第35話 ドラゴンスレイヤー再来(3)




〜風馬side〜


俺は保存しておいた【支援スキル】を使用して、ドラゴンスレイヤー健太の主拠点に攻め入ったが、なぜかもう1人の姿がなかった。


多少警戒しつつも助けがこないなら、この機に一気に勝負を決めるだけだ。

敵は自分たちからは攻めてこないで、奥で3,000体以上が防御の布陣を敷いている。


待っていても時間の無駄なので、ナビルとジェイドがD級モンスターを引き連れて400体で敵のど真ん中へ攻撃を仕掛けた。敵のコボルト、ゴブリンなどの雑魚モンスターが次々と光と共に消えていく。

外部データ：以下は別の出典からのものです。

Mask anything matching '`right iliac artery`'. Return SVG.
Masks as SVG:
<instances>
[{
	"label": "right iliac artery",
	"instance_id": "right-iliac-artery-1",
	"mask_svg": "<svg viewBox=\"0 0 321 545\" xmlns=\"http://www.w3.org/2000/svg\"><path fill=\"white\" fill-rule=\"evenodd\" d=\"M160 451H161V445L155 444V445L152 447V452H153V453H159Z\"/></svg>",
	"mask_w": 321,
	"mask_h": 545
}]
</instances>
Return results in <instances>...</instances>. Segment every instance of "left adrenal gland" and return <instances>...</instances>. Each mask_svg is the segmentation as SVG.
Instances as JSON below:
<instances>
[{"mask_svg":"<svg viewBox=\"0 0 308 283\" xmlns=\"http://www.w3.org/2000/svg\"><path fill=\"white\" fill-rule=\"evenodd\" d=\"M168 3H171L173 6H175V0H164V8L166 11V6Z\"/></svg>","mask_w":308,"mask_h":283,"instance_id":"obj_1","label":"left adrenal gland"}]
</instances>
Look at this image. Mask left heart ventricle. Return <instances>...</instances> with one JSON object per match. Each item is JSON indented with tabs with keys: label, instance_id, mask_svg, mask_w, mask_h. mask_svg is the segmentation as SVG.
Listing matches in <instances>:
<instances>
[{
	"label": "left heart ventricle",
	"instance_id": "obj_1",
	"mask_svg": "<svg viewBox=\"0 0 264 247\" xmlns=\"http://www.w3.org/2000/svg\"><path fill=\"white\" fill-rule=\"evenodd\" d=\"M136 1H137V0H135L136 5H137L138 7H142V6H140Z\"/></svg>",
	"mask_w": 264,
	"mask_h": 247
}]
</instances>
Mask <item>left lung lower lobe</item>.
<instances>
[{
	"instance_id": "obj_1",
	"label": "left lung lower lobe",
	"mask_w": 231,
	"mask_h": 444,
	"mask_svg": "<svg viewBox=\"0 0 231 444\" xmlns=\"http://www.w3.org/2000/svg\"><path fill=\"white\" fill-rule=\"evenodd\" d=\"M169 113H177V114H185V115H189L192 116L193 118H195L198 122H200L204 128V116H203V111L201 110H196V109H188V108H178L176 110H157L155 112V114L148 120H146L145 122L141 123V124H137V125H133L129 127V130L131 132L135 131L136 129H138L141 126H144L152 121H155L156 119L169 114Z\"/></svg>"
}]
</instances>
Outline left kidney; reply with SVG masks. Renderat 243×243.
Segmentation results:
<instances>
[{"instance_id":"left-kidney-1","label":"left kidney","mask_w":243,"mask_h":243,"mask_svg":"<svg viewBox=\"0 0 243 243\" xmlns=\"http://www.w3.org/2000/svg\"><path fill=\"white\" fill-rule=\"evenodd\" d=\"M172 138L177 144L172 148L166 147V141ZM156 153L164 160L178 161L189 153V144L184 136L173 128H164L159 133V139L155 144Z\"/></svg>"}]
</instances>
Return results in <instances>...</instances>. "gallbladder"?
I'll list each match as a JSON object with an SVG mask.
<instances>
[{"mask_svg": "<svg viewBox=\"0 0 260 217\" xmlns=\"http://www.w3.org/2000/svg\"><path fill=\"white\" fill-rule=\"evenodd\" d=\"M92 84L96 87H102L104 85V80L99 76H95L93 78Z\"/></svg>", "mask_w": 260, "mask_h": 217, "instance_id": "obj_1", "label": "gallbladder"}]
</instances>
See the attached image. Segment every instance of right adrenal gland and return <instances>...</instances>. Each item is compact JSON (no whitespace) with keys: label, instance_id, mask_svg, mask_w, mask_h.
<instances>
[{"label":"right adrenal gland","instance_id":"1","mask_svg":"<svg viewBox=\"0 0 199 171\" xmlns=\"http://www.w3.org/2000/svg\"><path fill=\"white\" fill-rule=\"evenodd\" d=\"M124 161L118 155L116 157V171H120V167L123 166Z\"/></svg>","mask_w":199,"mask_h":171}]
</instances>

まるで手応えが無く相手にならない、ただただ数が多いのでそれだけが難点だ。


敵モンスターがどんどんと殺られるが健太は何もする事なくただ機会を伺っているようだった。それが逆に奇妙で俺は警戒を更に強めた………しかし20分経過しても何も起きず、あれだけいた敵の雑魚モンスターも残り数百体まで減っていた。


最後の決着をつけに俺たちも前進した。

その時だった、地上にいる涼真さんから別の同盟から攻撃を受けているとの連絡が入ったのだった。



〜涼真slde〜



僕も風馬くん達と共にドラゴンスレイヤーの拠点付近まで来ている。

そして、風馬くんがドラゴンスレイヤー健太の主拠点に入ってから20分程が経過した。相手は数が多いだけでコボルトやゴブリンが大量にいる雑魚部隊とのことだった。


ただ、何が起こるかわからないので、僕は地上で周りを警戒している。

そのとき、突如後方の僕の領地が新手に攻撃を受けて、占領され始めた。


それにより僕たちは退路を断たれた形となった。

僕の領地を奪った同盟は退路を断ったらそのままこっちへ進行してきた。



◯ 深緑の妖精の領地

△ 深緑の妖精の領地(保護期間中)

▶︎ ドラゴンスレイヤーの領地

◎ ドラゴンスレイヤー健太の主拠点

◆ 謎の新手

◇ 他プレイヤー領地

空白 高lv土地


      北

〜〜〜〜〜〜〜〜〜〜〜〜〜〜

◇ ◇◇◇◇◇ ◇  ◇◇

◇◇ ◇ ◇▶︎▶︎◇▶︎▶︎ ▶︎

◇ ◆◆▶︎▶︎ ▶︎▶︎  ▶︎ ▶︎

◆◆◯ △△△◎▶︎▶︎ ▶︎▶︎

◆ ◯△ △▶︎▶︎ ▶︎▶︎  ▶︎

◇◇◇ ◇◇▶︎ ◇◇▶︎ ◇

◇ ◇◇◇ ◇ ◇ ◇◇ ◇

〜〜〜〜〜〜〜〜〜〜〜〜〜〜

      南



身構えて戦闘体制に入るが、僕を軽く牽制するとそのままスルーしてドラゴンスレイヤー健太の主拠点へ入っていった。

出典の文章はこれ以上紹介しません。